Film FSP in Los Angeles to begin in 2014
By Karna Adam And Stephanie Mc Feeters, The Dartmouth Staff
Published on Friday, February 15, 2013
Starting next winter, students will have the chance to live and learn in the center of the American media industry. A new film and media studies program in Los Angeles, subject to final approval by the College, will provide 16 students hoping to follow in the footsteps of filmmaker Shonda Rhimes ’91 with the chance to learn about the film industry and connect with professionals in the field.
Participants will complete an independent research project for course credit in addition to taking two classes, Topics in Television and Race and Place and Los Angeles Media. The FSP will emphasize media industry studies, providing context for students considering both film internships and archival research projects.

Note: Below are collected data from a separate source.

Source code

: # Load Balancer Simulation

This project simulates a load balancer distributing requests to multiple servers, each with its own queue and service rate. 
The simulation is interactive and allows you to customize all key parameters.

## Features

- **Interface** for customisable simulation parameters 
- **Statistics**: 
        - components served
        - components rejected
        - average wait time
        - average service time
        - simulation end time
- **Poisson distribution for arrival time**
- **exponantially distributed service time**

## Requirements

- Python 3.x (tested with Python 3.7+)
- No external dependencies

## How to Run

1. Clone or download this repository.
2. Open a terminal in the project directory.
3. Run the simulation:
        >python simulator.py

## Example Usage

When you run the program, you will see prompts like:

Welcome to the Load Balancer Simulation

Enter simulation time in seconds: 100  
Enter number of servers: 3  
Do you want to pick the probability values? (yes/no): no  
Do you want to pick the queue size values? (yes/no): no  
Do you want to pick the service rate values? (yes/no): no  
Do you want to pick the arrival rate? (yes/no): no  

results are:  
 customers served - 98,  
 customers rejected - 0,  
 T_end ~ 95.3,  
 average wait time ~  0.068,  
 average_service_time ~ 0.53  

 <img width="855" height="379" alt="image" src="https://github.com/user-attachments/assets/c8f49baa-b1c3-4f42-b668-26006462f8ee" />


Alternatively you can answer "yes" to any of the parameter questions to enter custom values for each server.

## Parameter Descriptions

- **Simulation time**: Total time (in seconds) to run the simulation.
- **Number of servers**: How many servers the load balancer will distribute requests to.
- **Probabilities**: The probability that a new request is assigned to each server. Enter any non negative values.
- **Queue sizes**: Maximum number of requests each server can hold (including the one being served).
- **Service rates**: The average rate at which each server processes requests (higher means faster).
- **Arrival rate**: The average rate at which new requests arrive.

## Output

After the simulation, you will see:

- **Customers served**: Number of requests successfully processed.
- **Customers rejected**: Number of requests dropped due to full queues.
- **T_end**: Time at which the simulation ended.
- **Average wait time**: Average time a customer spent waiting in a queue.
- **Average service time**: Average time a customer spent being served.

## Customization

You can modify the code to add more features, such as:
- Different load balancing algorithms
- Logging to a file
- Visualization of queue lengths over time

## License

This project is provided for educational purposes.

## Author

“The opportunities in L.A. for original and primary research in film and media studies, and the opportunities to have direct interface with media artists are perhaps unprecedented in this country,” film FSP head professor Mark Williams said.
As part of the required courses for the FSP, students will participate in an independent study program and will pursue a related internship.
Students will travel across California to visit archival museums and production sites as part of the film history course.
In Los Angeles, the film department will use Ithaca College’s classrooms, which are in walking distance from many major production companies, Williams said.
The film department has not yet finalized the FSP’s production projects, since media productions are often prone to change. The department will pursue the most relevant projects next winter, Williams said.
“The opportunities are absolutely dynamic. You can’t assume that X, Y and Z will happen,” he said.
Film students look forward to the chance to study in a center of U.S. film production.
“L.A. is the place to go if you want to be a filmmaker,” film and media studies major Alex Stockton ’15 said.
Offering a program in Los Angeles is a good decision for Dartmouth because it has a strong film program but is disconnected geographically from the industry, Stockton said. Participants can use extensive academic libraries for research and make connections with media professionals, and potentially come out with job opportunities, he said. Stockton is currently working with members of the Dartmouth Alumni in Entertainment Media, who are excited to lend a hand to program participants.
Stockton, who attended the Edinburgh FSP last summer, said the two programs provide different experiences for film students.
While the Los Angeles FSP is focused predominantly on research, the Edinburgh program is more production-oriented, focuses on international films and offers students the chance to develop filmmaking skills.
The first film FSP to Edinburgh was held last summer and the film department hopes to continue it in addition to launching the Los Angeles program.
While the Edinburgh FSP gave students a chance to study in a foreign environment, the Los Angeles FSP will allow students to make important connections and build a foundation for their careers, said Eddie Zapata ’14, a film and media studies major and Edinburgh FSP participant.
“In the film industry a lot of it comes down to contacts,” he said.
The film department has just begun advertising the new offering.
“We’ve received one or two emails about it, but neither of them have been very detailed,” film and media studies major Jeremy Thibodeau ’14 said.